History
Surface Replacement Arthroplasty of the Shoulder
S Copeland, L Funk, O Levy; 2002
1. Development of Shoulder Replacement
Modern shoulder replacement has developed in two different
sources. In Europe it has mainly evolved from massive replacement of
the proximal humerus for tumour [1]. Much of this work was done at
the Royal National Orthopaedic Hospital
in Stanmore in the 1950s and also in Germany [2]. However when the
diseased proximal humerus was removed the rotator cuff was often
also excised and hence the proximal humeral prosthesis was really
acting as a spacer. When attempting to use the arm actively these
prostheses would sublux upwards and forwards due to the unopposed
action of deltoid. Although functionally limited the long term
outlook for these prostheses was remarkably good. When this group at
Stanmore wished to develop a shoulder replacement for arthritis it
is with this background experience of tumour work that they decided
to developed a constrained joint. The Stanmore shoulder was widely
used for both osteoarthritis and rheumatoid arthritis. It’s design
looked remarkably like the design of hip replacements that were
available at that time (The McKee metal on metal prosthesis). Both the humeral and the glenoid side were cemented and the
joint was snap fit constrained. To prevent superior subluxation of
the humeral component, the glenoid component was built out from the
natural glenoid face and the centre of rotation lateralised. Under
modern biomechanical principals it would be predicted that this
would fail with the forces that would pass through the joint and
unfortunately this was true. The glenoid component did loosen and
the snap fit constrained design was prone to dislocation. Eventually
this constrained type of joint was abandoned. However, at this time
other joints were being developed that also pursued the constrained
ideal, both the Castle shoulder and the Liverpool shoulder had
reverse type of geometry as this was thought to improve range of
motion and power by lateralising the centre of rotation.

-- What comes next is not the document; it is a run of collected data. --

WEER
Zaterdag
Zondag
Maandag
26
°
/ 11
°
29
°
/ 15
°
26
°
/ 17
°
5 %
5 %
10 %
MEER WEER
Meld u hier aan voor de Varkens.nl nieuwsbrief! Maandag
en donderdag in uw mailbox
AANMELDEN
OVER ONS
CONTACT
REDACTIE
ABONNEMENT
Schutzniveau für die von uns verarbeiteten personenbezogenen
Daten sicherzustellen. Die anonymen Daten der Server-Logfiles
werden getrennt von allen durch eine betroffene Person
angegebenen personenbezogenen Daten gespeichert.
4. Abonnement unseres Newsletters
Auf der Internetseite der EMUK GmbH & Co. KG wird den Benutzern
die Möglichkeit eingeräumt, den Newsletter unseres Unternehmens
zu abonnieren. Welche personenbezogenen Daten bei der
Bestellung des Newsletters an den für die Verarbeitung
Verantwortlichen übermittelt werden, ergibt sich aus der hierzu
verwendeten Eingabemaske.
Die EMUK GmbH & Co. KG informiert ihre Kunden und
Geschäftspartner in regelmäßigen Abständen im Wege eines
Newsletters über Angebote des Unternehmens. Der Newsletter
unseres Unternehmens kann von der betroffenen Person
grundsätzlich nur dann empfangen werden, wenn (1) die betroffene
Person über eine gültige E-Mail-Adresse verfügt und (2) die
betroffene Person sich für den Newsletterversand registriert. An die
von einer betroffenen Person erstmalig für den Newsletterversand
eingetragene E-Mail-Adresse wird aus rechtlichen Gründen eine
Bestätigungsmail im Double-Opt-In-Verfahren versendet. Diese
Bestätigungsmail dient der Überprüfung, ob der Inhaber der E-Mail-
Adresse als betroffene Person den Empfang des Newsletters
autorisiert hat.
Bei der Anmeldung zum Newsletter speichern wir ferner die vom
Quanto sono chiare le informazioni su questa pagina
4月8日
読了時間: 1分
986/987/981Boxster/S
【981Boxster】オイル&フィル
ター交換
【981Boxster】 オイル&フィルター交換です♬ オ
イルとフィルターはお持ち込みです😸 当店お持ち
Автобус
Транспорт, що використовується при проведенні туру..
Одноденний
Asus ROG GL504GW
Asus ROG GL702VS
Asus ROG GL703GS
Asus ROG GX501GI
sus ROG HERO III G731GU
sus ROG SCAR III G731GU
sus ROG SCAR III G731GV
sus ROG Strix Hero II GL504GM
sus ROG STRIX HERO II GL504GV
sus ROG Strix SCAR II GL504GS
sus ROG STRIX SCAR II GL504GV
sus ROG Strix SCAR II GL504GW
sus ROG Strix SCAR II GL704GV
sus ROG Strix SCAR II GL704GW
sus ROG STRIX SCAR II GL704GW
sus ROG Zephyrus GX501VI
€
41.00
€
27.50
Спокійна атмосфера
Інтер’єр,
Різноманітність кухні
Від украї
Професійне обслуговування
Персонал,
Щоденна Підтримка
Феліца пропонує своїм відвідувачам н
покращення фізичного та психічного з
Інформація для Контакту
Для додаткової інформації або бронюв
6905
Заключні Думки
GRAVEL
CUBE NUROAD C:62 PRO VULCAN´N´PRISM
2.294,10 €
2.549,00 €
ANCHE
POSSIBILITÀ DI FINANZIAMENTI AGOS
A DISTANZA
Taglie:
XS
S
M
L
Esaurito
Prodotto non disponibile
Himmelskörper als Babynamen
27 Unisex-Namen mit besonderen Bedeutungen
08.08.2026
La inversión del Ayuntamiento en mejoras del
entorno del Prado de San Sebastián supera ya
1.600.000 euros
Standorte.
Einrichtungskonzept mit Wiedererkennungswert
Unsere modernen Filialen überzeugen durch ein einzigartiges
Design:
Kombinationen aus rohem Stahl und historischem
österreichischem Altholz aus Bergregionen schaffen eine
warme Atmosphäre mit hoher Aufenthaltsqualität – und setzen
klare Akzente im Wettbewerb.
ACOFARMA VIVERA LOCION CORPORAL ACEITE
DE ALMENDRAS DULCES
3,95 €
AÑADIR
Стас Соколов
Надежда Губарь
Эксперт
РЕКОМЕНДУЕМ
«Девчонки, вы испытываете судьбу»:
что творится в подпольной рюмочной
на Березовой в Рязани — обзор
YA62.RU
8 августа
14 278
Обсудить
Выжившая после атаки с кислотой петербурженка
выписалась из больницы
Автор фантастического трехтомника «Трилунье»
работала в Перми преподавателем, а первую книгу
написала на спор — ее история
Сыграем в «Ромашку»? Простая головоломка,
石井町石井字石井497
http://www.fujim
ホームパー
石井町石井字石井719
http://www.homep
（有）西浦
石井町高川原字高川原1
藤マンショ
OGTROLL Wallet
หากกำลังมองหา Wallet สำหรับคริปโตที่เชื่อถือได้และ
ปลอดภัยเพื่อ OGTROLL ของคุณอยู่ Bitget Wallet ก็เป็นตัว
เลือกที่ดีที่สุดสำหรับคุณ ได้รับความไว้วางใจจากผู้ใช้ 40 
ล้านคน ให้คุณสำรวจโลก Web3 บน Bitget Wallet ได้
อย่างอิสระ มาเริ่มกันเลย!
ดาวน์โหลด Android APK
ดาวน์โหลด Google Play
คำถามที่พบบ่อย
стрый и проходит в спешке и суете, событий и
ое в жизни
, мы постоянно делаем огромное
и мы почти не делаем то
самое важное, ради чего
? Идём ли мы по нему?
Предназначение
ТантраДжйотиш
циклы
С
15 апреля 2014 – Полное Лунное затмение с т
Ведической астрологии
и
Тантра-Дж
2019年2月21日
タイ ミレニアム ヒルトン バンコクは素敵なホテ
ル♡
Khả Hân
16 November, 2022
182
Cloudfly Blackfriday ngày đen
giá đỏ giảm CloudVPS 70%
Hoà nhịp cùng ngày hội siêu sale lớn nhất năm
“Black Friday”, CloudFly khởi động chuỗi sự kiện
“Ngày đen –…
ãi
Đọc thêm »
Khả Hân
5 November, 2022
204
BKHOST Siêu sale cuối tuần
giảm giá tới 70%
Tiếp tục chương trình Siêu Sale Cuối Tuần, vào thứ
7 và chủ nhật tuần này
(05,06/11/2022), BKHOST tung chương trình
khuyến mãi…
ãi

Unfortunately all these constrained designs had the problem of long
term loosening.
top
In the USA, Dr Charles Neer was developing a shoulder replacement
for fractures of the proximal humerus [3]. He had initially been
working on the fracture service at Columbia Presbyter and was
impressed with the results of femoral hemi-arthroplasty for
subcapital fracture. He reviewed the results of severe fractures of
the proximal humerus and developed a classification of these, noting
that the four-part fracture did particularly badly as the head
fragment often underwent avascular necrosis way a the hip the
femoral head lost its blood supply because the retinacular vessels
were disrupted, the humeral head lost its blood supply. Because the
retinacular vessels were disrupted, the humeral head lost its blood
supply through fractures of the tuberosities and the muscle
attachments. This joint was an unconstrained hemi-arthroplasty on
the humeral side and represented a great advance in the treatment of
this type of fracture. He always stressed from the beginning that
this was a soft tissue operation and the prosthesis was there as a
scaffold to rebuild the shoulder around. Having gained good results
for the humeral hemi-arthroplasty he then developed a plastic
glenoid component for use in degenerative arthritis. The results of
this unconstrained prosthesis remained to this day the gold standard
by which other shoulder replacements are judged. The development of
a non-constrained joint really mirrored development of the hip
replacement.
top
It was not long before modular prostheses were developed and then
cementless bony ingrowth prostheses (Copeland, Bi-Modular, McNabb),
but essentially these were all the same geometry as the Neer type
design. Following the work done by Roberts & Wallace in 1991 [4] and
Boileau and Walch in 1997 [5] the wide variation of anatomical
morphology at the proximal end of the humerus was noted and
prostheses have tried to mimic this. It was noted that the humeral
head was offset on the long axis of the humerus and if prosthetic
replacement was to mimic anatomy then the prosthetic humeral head
must be offset. Therefore any prosthesis that was not made
specifically for left or right shoulder could not directly mimic
anatomy. The so-called third generation prostheses (eg Tornier) were
developed in a modular way to allow for offset version and
angulation. But version can vary from -5 to +55 and the equipment to
do this and the stock of prostheses required makes this an extremely
expensive option.
top
Hence the stemmed cemented prostheses have really developed in
Europe from tumour replacement and in the USA from fracture work.
Neither was specifically designed for the treatment of arthritis.